O que fazer
a) Na notícia sobre a Anvisa, quem é a relatora do processo no STF?
b) Liste todas as siglas que aparecem na notícia sobre a Anvisa.
c) Edite o trecho da notícia sobre a Anvisa entre "Com a revisão" e "à esclerose múltipla.", inclusive, substituindo "registro" por "licenciamento".

Ação Direta de Inconstitucionalidade que está em trâmite na Corte pretende invalidar parte da lei que permite que agência exclua de maneira genérica uma substância dos produtos brasileiros
São Paulo - A Agência Nacional de Vigilância Sanitária (Anvisa) pode perder o direito de proibir de forma genérica a importação e a utilização de alguns tipos de substâncias pela indústria, segundo especialistas.
Na visão deles, é grande a chance de o Supremo Tribunal Federal (STF) declarar inconstitucional a prática adotada pela agência após julgar uma Ação Direta de Constitucionalidade (ADI) referente à Lei 9.782/99, que trata das atribuições da agência reguladora. O processo tem relatoria da ministra Rosa Weber.
A ação impetrada pela Confederação Nacional da Indústria (CNI) visa garantir que a Anvisa tenha apenas uma atribuição de polícia em caráter excepcional e temporário. Assim, a agência teria que fazer uma análise particular para evitar que um composto com efeitos nocivos em determinado produto e benéfico ou neutro em outro não sofra uma exclusão completa do mercado.
De acordo com o sócio do escritório Lodovico Advogados, João Roberto Ferreira Franco, as agências no Brasil atuam de maneira muito engessada, até mesmo por falta de mão-de-obra. "Muitas análises são feitas de forma genérica. A agência deveria regular de forma técnica cada produto, não determinar que uma substância é ruim sempre", avalia especialista.
Franco cita o caso da cannabis sativa - erva popularmente conhecida como maconha - que em maio, após muita pressão da sociedade foi reclassificada na categoria de plantas medicinais. Antes, a comercialização era proibida pela Anvisa em qualquer situação.
"A reavaliação da cannabis, foi uma análise mais técnica, porque a substância foi autorizada para medicamentos, mas não para uso recreativo, por exemplo. A Anvisa tem que ter mais decisões como essa, levando em consideração o caso a caso", afirma.
Com a revisão da Anvisa, o medicamento Mevatyl, que é fabricado a partir de extratos isolados da cannabis teve seu registro concedido no Brasil e o livre comércio. O produto é indicado para o tratamento de adultos com espasmos relacionados à esclerose múltipla.

Material fornecido

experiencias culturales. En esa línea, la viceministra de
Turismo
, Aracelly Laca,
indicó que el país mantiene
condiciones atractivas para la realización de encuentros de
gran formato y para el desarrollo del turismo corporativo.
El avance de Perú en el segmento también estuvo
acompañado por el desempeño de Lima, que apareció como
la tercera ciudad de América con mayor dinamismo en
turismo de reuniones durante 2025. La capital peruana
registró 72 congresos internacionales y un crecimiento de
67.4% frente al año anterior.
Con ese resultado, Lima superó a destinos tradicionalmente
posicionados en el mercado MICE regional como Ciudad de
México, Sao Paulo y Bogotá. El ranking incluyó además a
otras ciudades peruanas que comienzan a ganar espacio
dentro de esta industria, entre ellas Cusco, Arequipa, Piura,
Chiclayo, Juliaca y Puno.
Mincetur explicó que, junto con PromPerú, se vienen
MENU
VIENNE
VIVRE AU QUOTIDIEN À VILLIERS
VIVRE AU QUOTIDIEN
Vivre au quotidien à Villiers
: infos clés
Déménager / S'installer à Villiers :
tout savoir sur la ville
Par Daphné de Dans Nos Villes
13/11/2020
* * *
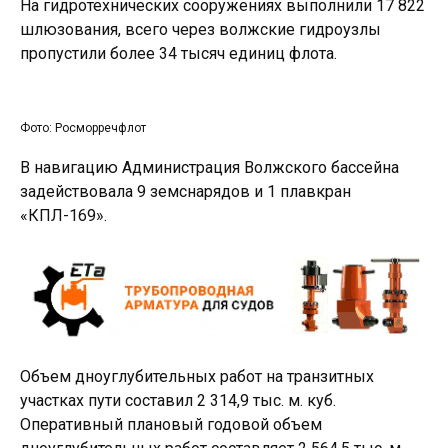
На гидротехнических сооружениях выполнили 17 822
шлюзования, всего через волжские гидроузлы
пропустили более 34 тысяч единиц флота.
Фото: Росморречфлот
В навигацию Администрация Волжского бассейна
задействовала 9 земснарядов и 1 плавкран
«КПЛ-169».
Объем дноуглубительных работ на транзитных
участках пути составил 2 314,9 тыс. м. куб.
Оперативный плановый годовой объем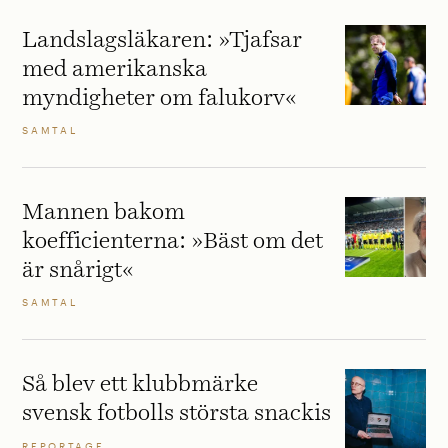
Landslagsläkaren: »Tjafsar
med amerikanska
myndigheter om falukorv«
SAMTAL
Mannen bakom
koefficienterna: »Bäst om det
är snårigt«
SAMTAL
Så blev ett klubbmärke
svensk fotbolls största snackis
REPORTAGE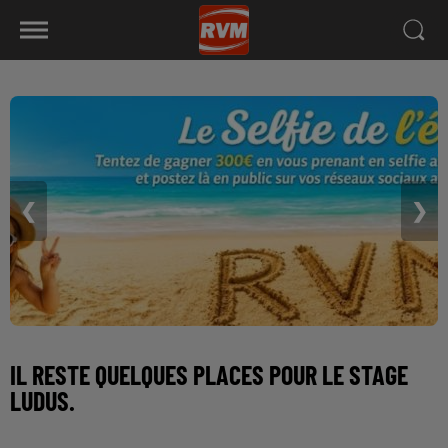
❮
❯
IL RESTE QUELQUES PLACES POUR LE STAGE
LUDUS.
--
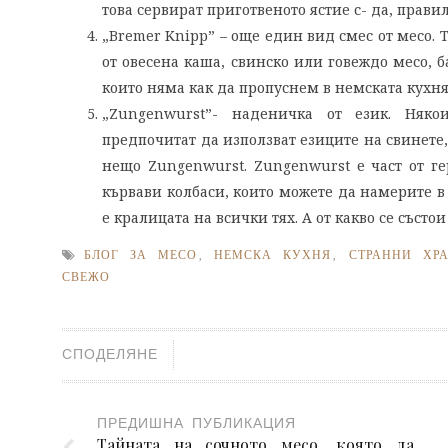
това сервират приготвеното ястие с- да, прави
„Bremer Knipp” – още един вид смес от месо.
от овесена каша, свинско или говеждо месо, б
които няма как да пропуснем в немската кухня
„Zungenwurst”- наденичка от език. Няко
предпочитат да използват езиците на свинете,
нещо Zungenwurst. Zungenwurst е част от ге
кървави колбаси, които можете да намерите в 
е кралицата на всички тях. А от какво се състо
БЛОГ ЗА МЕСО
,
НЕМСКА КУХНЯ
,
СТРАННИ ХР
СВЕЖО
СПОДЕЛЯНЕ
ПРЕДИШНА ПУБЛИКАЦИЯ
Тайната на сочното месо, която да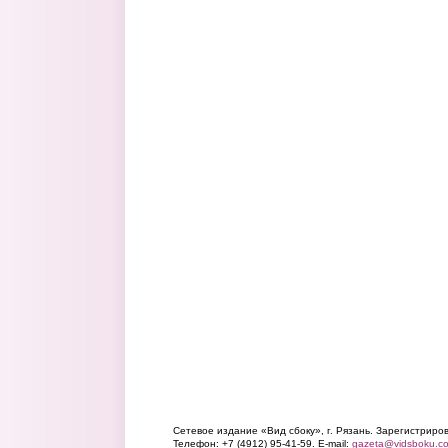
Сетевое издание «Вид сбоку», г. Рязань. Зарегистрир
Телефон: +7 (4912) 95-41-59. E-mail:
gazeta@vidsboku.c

Respostas abaixo
a) A ministra Rosa Weber.

b) Anvisa, STF, ADI, CNI

c)
Com a revisão da Anvisa, o medicamento Mevatyl, que é fabricado a partir de extratos isolados da cannabis teve seu licenciamento concedido no Brasil e o livre comércio. O produto é indicado para o tratamento de adultos com espasmos relacionados à esclerose múltipla.